Nella sala Petrassi del Parco della Musica a Roma dominava il chiacchiericcio fino all’inizio del primo brano del concerto che concludeva la serie “Diario dell’anima” dedicata alla musica di Arvo Part.
Intona il tenore “Kyrie, eleison” e inizia la Missa syllabica, prima esecuzione di una nuova versione. Ma le note, sgorgate dal silenzio in cui vogliono tornare, trovano ancora i rimasugli delle parole non proprio sussurrate. Si sa, a Roma si parla anche ai concerti di musica contemporanea.
Una seconda volta: “Kyrie, eleison” e il rumore si è placato molto di più. La terza invocazione, e la musica ha aperto un varco nella distrazione.
È impressionante: questa è musica che insegna il silenzio. Non solo lo esige, lo crea. Alla fine di ogni brano uno si sente normalmente obbligato ad applaudire, ma questa sera viene voglia di restare nel mondo calmo e ricco della trama dei suoni. È musica che invita a riflettere e a pregare. L’applauso interrompe, livella, banalizza.
La soprano del Theatre of Voices, Else Torp, mi ha detto dopo il concerto: “Preferisco quando cantiamo nelle chiese. L’altro giorno a Bologna, cantavamo a San Petronio. Era grande, forse troppo grande, ma c’era quella qualità del suono…”. Scherzava il tenore, Chris Watson: “Purtroppo qui a Roma non ci sono tante chiese…!”. Effettivamente veniva voglia di stare in chiesa.
Certamente si può apprezzare questa musica anche in una sala di concerti – e senza la Santa Cecilia, non l’avremo sentita. Ma è musica che chiede ampi spazi e silenzi profondi. Non vuole essere interrotta dopo ogni brano.
La prima parte del concerto alternava brani della prima generazione dei compositori fiamminghi con le parti della Missa. L’alternanza funzionava fino a un certo punto; mostrava la vicinanza stilistica tra Part e i suoi antenati, anche se non sempre c’era una progressione evidente fra i brani. Certe volte sembravano frammentati, senza una connessione interiore.
Quando ci siamo trovati dinnanzi al gregoriano Alma redemptoris mater, il tenore ha fatto una esecuzione pulita ma distaccata. Non sembravano melodie che canterebbe a sua mamma… Ben diversa la sensazione durante lo Stabat mater, quando la Else Torp ha lasciato che la sua voce limpidissima prendesse un leggerissimo vibrato. "Non dirlo al direttore!" mi supplica dopo. Paul Hillier, direttore e basso del Theatre of Voices, fa bene a insistere sulla purità del suono. Ma quel vibrato era perfetto: proprio sulle parole "Fac ut ardeat cor meum in amando Christum deum, ut sibi complaceam" (Concedi che il mio cuore arda per amore di Cristo Dio, così che io gli piaccia) di colpo la purezza angelica del suono si è incarnata, diventando Maria, diventando donna. Diventa una di noi.
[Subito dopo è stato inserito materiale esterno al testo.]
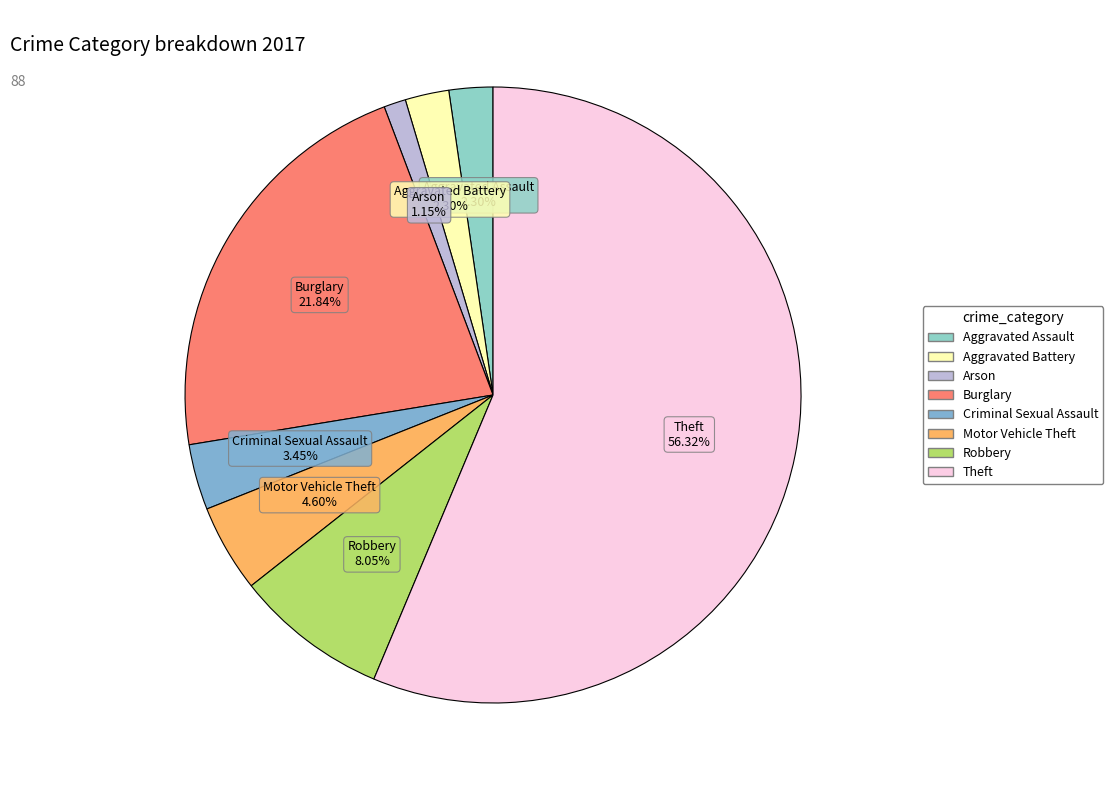

Which slice represents more than half of the pie?

Theft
Colpiva anche l’energia arguta del Credo, che poi si è rispecchiata con ritmi e armonie simili nel Sanctus – ma dove il Credo era fermamente poggiato sulla terra, l’elenco di verità accessibili all’uomo, il Sanctus volava nelle altezze cristalline del cielo. Eppure le due sfere dell’essere sono legate. Il Sanctus è il Credo trasfigurato, realizzato.
Ieri ho promesso una sintesi. Ora approfitto di quella parola per dire ciò che la musica di Arvo Part non è ancora, ma che può contribuire a realizzare: una sintesi.
Ci sono delle vette, e degli attimi di vetta (come la conclusione del meraviglioso Wallfahrtslied). Speriamo che negli anni a venire Part riuscirà a costruire cattedrali di suono sempre più perfette, sempre più vere. Ciò che verrà, come ciò che sopravvivrà al tempo che logora, non si può ancora dire.
Per ora, si può essere grati a Part e ai suoi interpreti per averci insegnato il silenzio, terreno fertile in cui ogni musica può fiorire. Dopo il concerto, i musicisti dicevano che dovrebbero tornare a Roma verso ottobre – in una chiesa.